(Revision comparison data)
■ ■ ■ ■

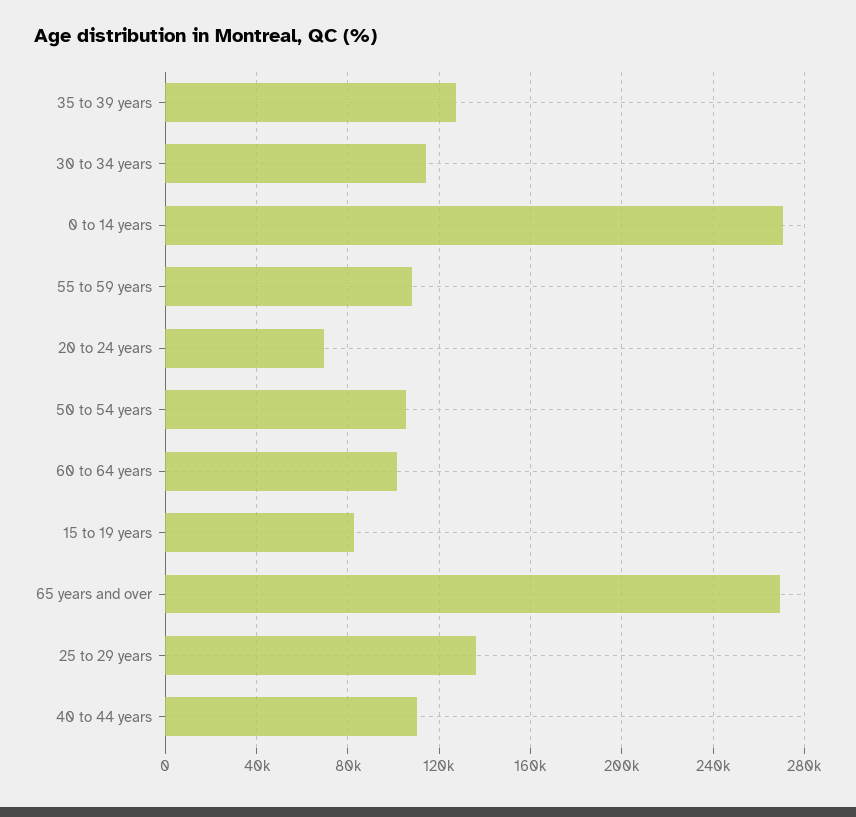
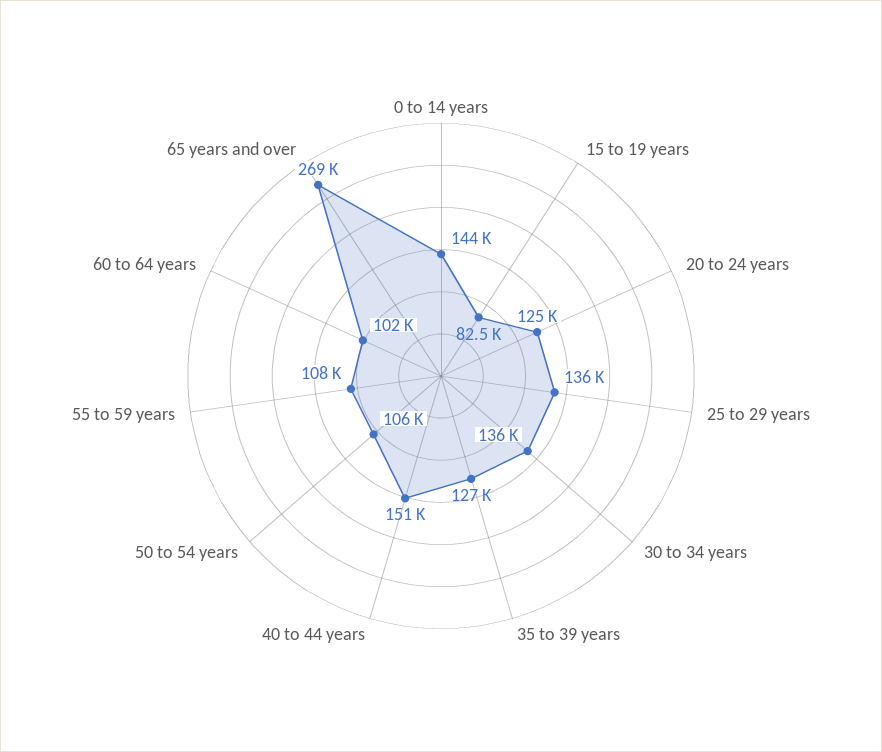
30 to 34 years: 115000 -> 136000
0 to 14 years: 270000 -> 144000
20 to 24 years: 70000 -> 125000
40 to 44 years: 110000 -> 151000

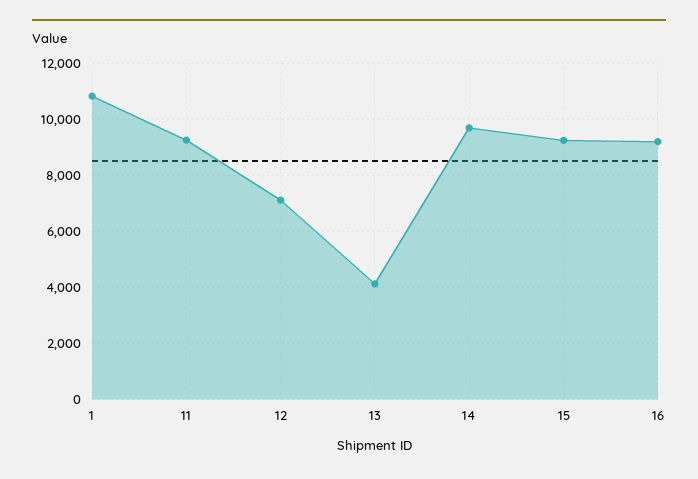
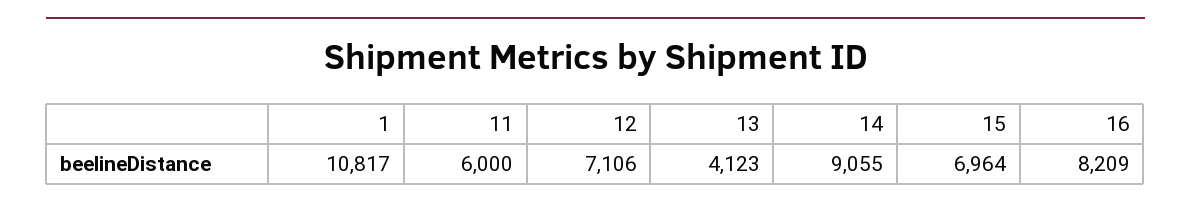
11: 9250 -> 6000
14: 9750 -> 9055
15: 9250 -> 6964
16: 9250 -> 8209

■ ■ ■ ■

Output only the lines from the one that contains "0 to 14 years: 270000 -> 144000" to the end of the entries above, both end lines included, and drop the pictures.

0 to 14 years: 270000 -> 144000
20 to 24 years: 70000 -> 125000
40 to 44 years: 110000 -> 151000

11: 9250 -> 6000
14: 9750 -> 9055
15: 9250 -> 6964
16: 9250 -> 8209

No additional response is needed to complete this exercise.